» Soal Latihan:
Lanjutkan teks tentang sujud sahwi di bawah ini, dimulai tepat setelah kalimat terakhirnya.

» Teks Sumber:
SUJUD SAHWI

SUJUD SAHWI

Sujud sahwi adalah dua sujud yang disyariatkan karena lupa sesuatu dalam salat. Lupa dalam salat adalah lupa yang tidak berakibat sangsi dan tidak pula berdosa. Hal itu karena lupa dalam salat bukan pilihan seseorang. Allah Ta’ala tidak membebani seseorang kecuali dalam batas kemampuannya.

Adapun melupakan salat, yaitu meninggalkan dan menyia-nyiakan salat berakibat sangsi dan hukuman, berdasarkan firman Allah Ta’ala, “Kecelakaanlah bagi orang-orang yang salat, yaitu orang-orang yang lupa dari salat mereka.”

Sujud sahwi terjadi karena penambahan, pengurangan atau keraguan.

1. Penambahan

Jika seseorang menambah rukuk, sujud, berdiri, duduk dalam salat dengan sengaja, maka salatnya batal. Penambahan dengan sengaja berarti ia telah melaksanakan salat yang tidak sesuai dengan cara yang diperintahkan oleh Allah Ta’ala dan Rasulullah shallallaahu ‘alaihi wa sallam.

Nabi shallallahu ‘alaihi wa sallam bersabda,

مَنْ عَمِلَ عَمَلًا لَيْسَ عَلَيْهِ أَمْرُنَا فَهُوَ رَدٌّ

Barangsiapa melakukan suatu amalan yang bukan berasal dari kami, maka amalan tersebut tertolak.” (HR Muslim)

Nabi shallallahu ‘alaihi wa sallam juga bersabda,

مَنْ أَحْدَثَ فِي أَمْرِنَا هَذَا مَا لَيْسَ مِنْهُ، فَهُوَ رَدٌّ

Barangsiapa membuat perkara-perkara baru dalam agama ini yang tidak ada dasarnya dari agama ini, maka dia tertolak.” (HR al-Bukhari, Muslim, Abu Dawud, Ibnu Majah dan Ahmad)

Adapun jika penambahan itu karena lupa, maka shalatnya sah, akan tetapi ia harus sujud sahwi setelah salam.

Terdapat dua kasus penambahan:

a. Penambahan yang disadari di tengah-tengah shalat

Jika penambahan disadari di tengah-tengah shalat, maka ia kembali ke shalatnya, lalu sujud sahwi.

Contoh: Seseorang shalat Dzuhur lima rakaat dan mengingatnya di tengah-tengah rakaat kelima. Maka ia hendaklah langsung duduk tasyahud lalu salam. Setelah itu sujud sahwi lalu salam.

Dalilnya adalah hadis Abu Hurairah radhiyallaahu anhu ketika Nabi shallallaahu ‘alaihi wa sallam melakukan salam pada rakaat kedua dalam salah satu shalat beliau yang empat rakaat (Dzuhur atau Ashar). Ketika para sahabat mengingatkan beliau, Nabi shallallaahu ‘alaihi wa sallam segera melaksanakan rakaat yang masih tersisa dari shalat tersebut. Setelah salam, beliau melakukan sujud dua kali, kemudian salam. (HR al-Bukhari, Abu Dawud, at-Tirmidzi, an-Nasa’i, Ibnu Majah)

» Entri Hasil Ekstraksi:
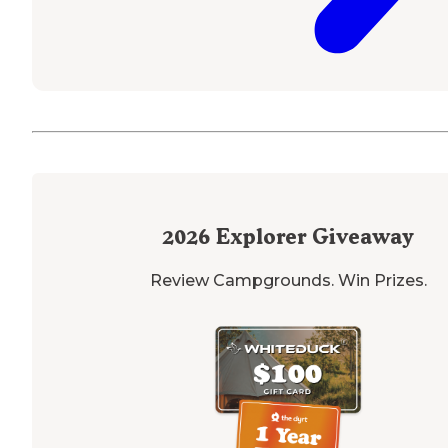
2026
Explorer Giveaway
Review Campgrounds. Win Prizes.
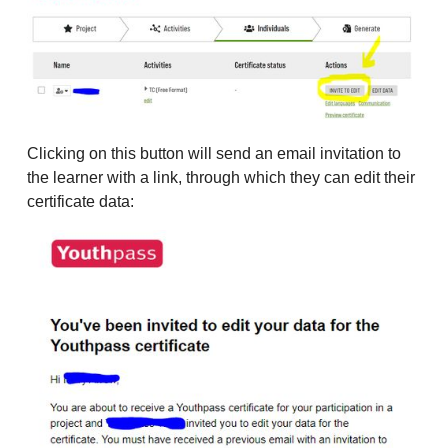
Clicking on this button will send an email invitation to
the learner with a link, through which they can edit their
certificate data:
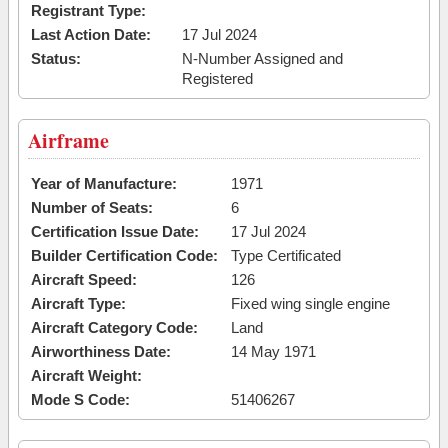
Registrant Type:
Last Action Date:
17 Jul 2024
Status:
N-Number Assigned and
Registered
Airframe
Year of Manufacture:
1971
Number of Seats:
6
Certification Issue Date:
17 Jul 2024
Builder Certification Code:
Type Certificated
Aircraft Speed:
126
Aircraft Type:
Fixed wing single engine
Aircraft Category Code:
Land
Airworthiness Date:
14 May 1971
Aircraft Weight:
Mode S Code:
51406267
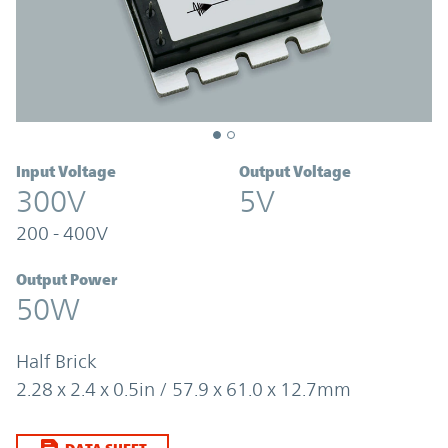
Input Voltage
Output Voltage
300V
5V
200 - 400V
Output Power
50W
Half Brick
2.28 x 2.4 x 0.5in / 57.9 x 61.0 x 12.7mm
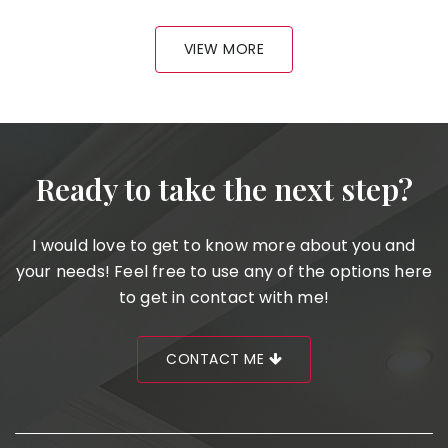
VIEW MORE
Ready to take the next step?
I would love to get to know more about you and
your needs! Feel free to use any of the options here
to get in contact with me!
CONTACT ME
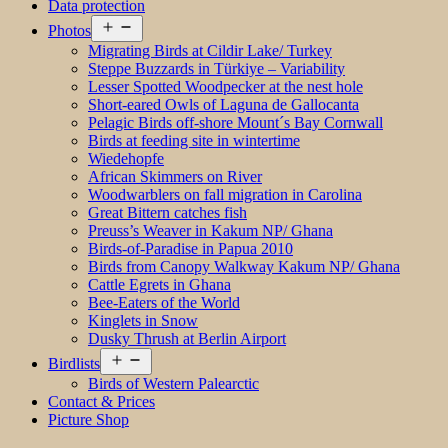
Data protection
Open
Photos
menu
Migrating Birds at Cildir Lake/ Turkey
Steppe Buzzards in Türkiye – Variability
Lesser Spotted Woodpecker at the nest hole
Short-eared Owls of Laguna de Gallocanta
Pelagic Birds off-shore Mount´s Bay Cornwall
Birds at feeding site in wintertime
Wiedehopfe
African Skimmers on River
Woodwarblers on fall migration in Carolina
Great Bittern catches fish
Preuss’s Weaver in Kakum NP/ Ghana
Birds-of-Paradise in Papua 2010
Birds from Canopy Walkway Kakum NP/ Ghana
Cattle Egrets in Ghana
Bee-Eaters of the World
Kinglets in Snow
Dusky Thrush at Berlin Airport
Open
Birdlists
menu
Birds of Western Palearctic
Contact & Prices
Picture Shop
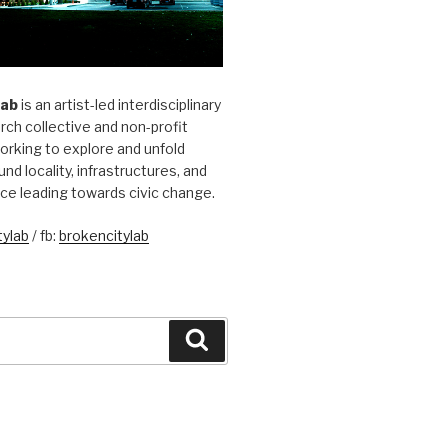
Lab
is an artist-led interdisciplinary
rch collective and non-profit
orking to explore and unfold
und locality, infrastructures, and
ice leading towards civic change.
ylab
/ fb:
brokencitylab
Search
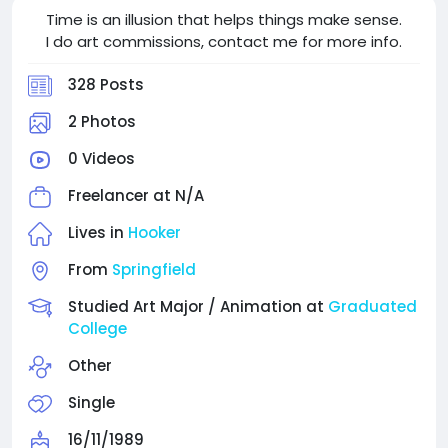
Time is an illusion that helps things make sense.
I do art commissions, contact me for more info.
328 Posts
2 Photos
0 Videos
Freelancer at
N/A
Lives in
Hooker
From
Springfield
Studied Art Major / Animation at
Graduated
College
Other
Single
16/11/1989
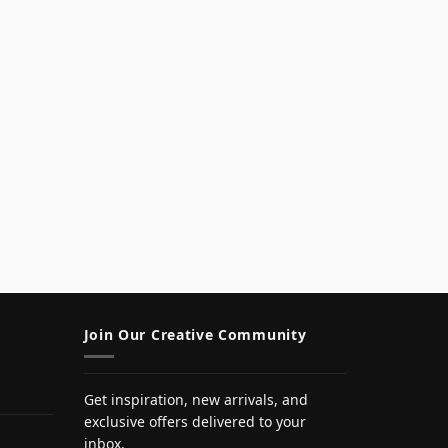
Join Our Creative Community
Get inspiration, new arrivals, and
exclusive offers delivered to your
inbox.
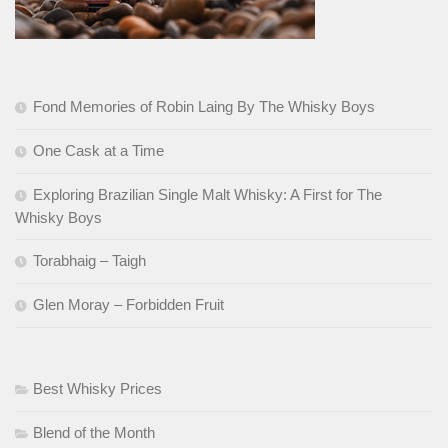
Fond Memories of Robin Laing By The Whisky Boys
One Cask at a Time
Exploring Brazilian Single Malt Whisky: A First for The
Whisky Boys
Torabhaig – Taigh
Glen Moray – Forbidden Fruit
Best Whisky Prices
Blend of the Month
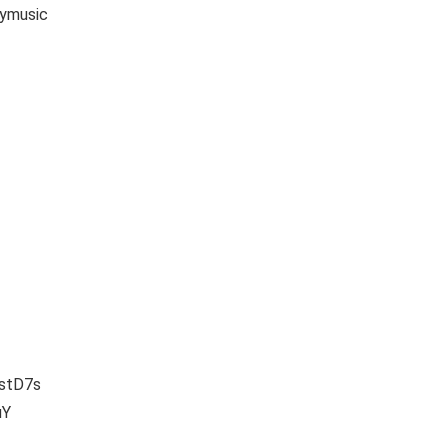
ymusic
vstD7s
uY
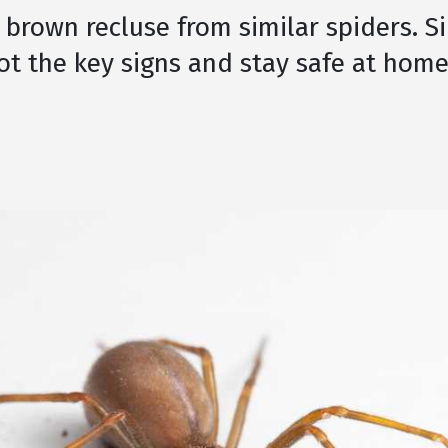
 brown recluse from similar spiders. S
ot the key signs and stay safe at home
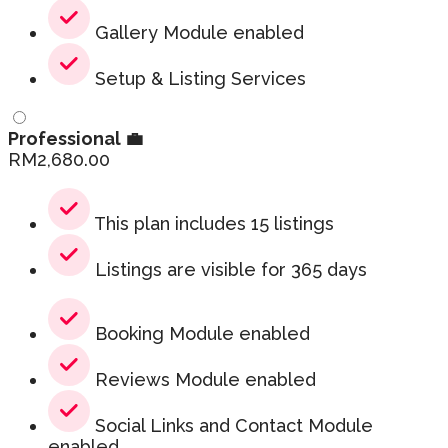
Gallery Module enabled
Setup & Listing Services
Professional 💼
RM
2,680.00
This plan includes 15 listings
Listings are visible for 365 days
Booking Module enabled
Reviews Module enabled
Social Links and Contact Module
enabled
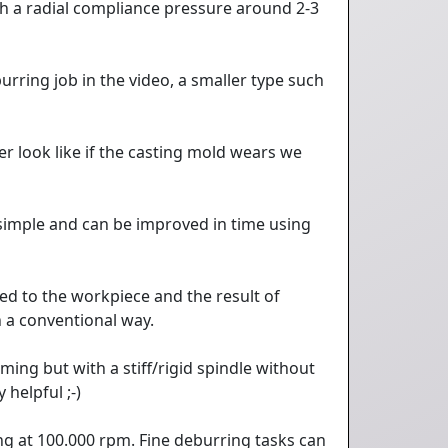
h a radial compliance pressure around 2-3
rring job in the video, a smaller type such
 look like if the casting mold wears we
 simple and can be improved in time using
ed to the workpiece and the result of
n a conventional way.
ming but with a stiff/rigid spindle without
helpful ;-)
ing at 100.000 rpm. Fine deburring tasks can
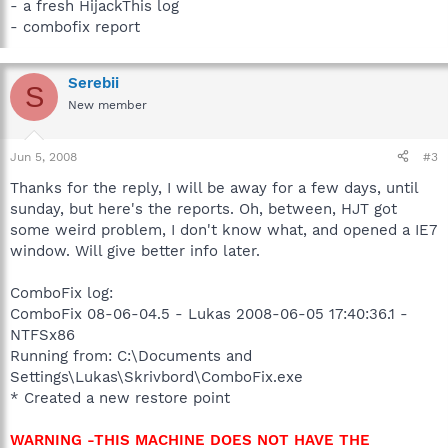
- a fresh HijackThis log
- combofix report
Serebii
S
New member
Jun 5, 2008
#3
Thanks for the reply, I will be away for a few days, until
sunday, but here's the reports. Oh, between, HJT got
some weird problem, I don't know what, and opened a IE7
window. Will give better info later.
ComboFix log:
ComboFix 08-06-04.5 - Lukas 2008-06-05 17:40:36.1 -
NTFSx86
Running from: C:\Documents and
Settings\Lukas\Skrivbord\ComboFix.exe
* Created a new restore point
WARNING -THIS MACHINE DOES NOT HAVE THE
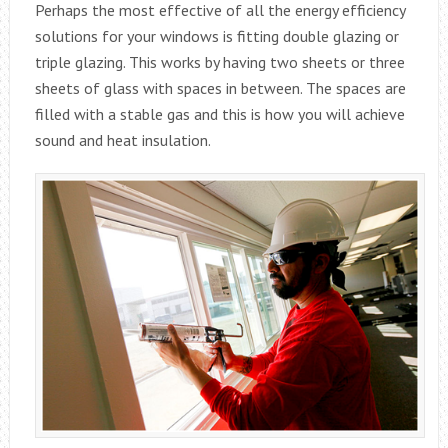
Perhaps the most effective of all the energy efficiency
solutions for your windows is fitting double glazing or
triple glazing. This works by having two sheets or three
sheets of glass with spaces in between. The spaces are
filled with a stable gas and this is how you will achieve
sound and heat insulation.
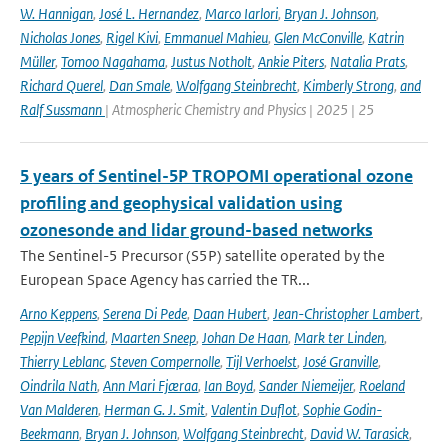
W. Hannigan
,
José L. Hernandez
,
Marco Iarlori
,
Bryan J. Johnson
,
Nicholas Jones
,
Rigel Kivi
,
Emmanuel Mahieu
,
Glen McConville
,
Katrin
Müller
,
Tomoo Nagahama
,
Justus Notholt
,
Ankie Piters
,
Natalia Prats
,
Richard Querel
,
Dan Smale
,
Wolfgang Steinbrecht
,
Kimberly Strong
,
and
Ralf Sussmann
| Atmospheric Chemistry and Physics | 2025 | 25
5 years of Sentinel-5P TROPOMI operational ozone
profiling and geophysical validation using
ozonesonde and lidar ground-based networks
The Sentinel-5 Precursor (S5P) satellite operated by the
European Space Agency has carried the TR...
Arno Keppens
,
Serena Di Pede
,
Daan Hubert
,
Jean-Christopher Lambert
,
Pepijn Veefkind
,
Maarten Sneep
,
Johan De Haan
,
Mark ter Linden
,
Thierry Leblanc
,
Steven Compernolle
,
Tijl Verhoelst
,
José Granville
,
Oindrila Nath
,
Ann Mari Fjæraa
,
Ian Boyd
,
Sander Niemeijer
,
Roeland
Van Malderen
,
Herman G. J. Smit
,
Valentin Duflot
,
Sophie Godin-
Beekmann
,
Bryan J. Johnson
,
Wolfgang Steinbrecht
,
David W. Tarasick
,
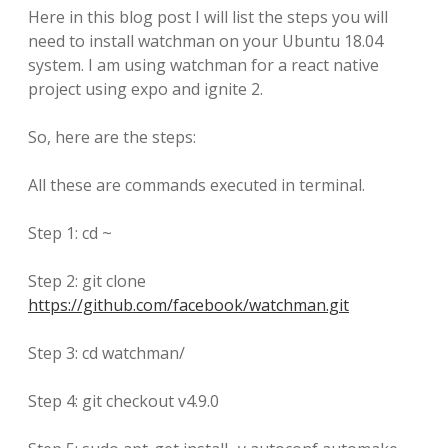
Here in this blog post I will list the steps you will
need to install watchman on your Ubuntu 18.04
system. I am using watchman for a react native
project using expo and ignite 2.
So, here are the steps:
All these are commands executed in terminal.
Step 1: cd ~
Step 2: git clone
https://github.com/facebook/watchman.git
Step 3: cd watchman/
Step 4: git checkout v4.9.0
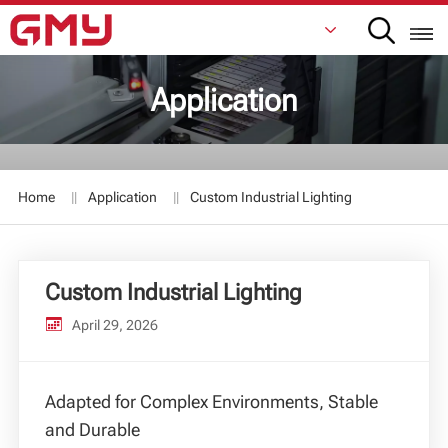
Application
English
Français
Home
Application
Custom Industrial Lighting
De
Italiano
Custom Industrial Lighting
Русский
April 29, 2026
Español
日本語
Adapted for Complex Environments, Stable
and Durable
한국어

» Hasil Pengerjaan:
b. Penambahan yang disadari seusai shalat

Jika penambahan disadari seusai shalat, maka ia wajib sujud sahwi.

Contoh: Seseorang shalat Dzuhur lima rakaat karena lupa dan baru ingat seusai shalat, maka hendaklah ia sujud sahwi dan salam.

Dalil kasus ini adalah hadis Ibnu Mas’ud radhiyallahu ‘anhu bahwa Nabi shallallahu ‘alaihi wa sallam shalat Dzuhur bersama para sahabat sebanyak lima rakaat. Ketika beliau selesai salat, para sahabat bertanya kepada beliau, “Apakah shalat (Dzuhur) telah ditambah (rakaatnya)?”

Beliau bertanya, “Mengapa demikian?

Mereka menjawab, “Engkau salat lima rakaat.”

Maka beliau melipat kakinya dan menghadap kiblat, lalu sujud dua kali, lalu salam. (HR al-Bukhari, Muslim, Abu Dawud, at-Tirmidzi, an-Nasa’i dan Ibnu Majah)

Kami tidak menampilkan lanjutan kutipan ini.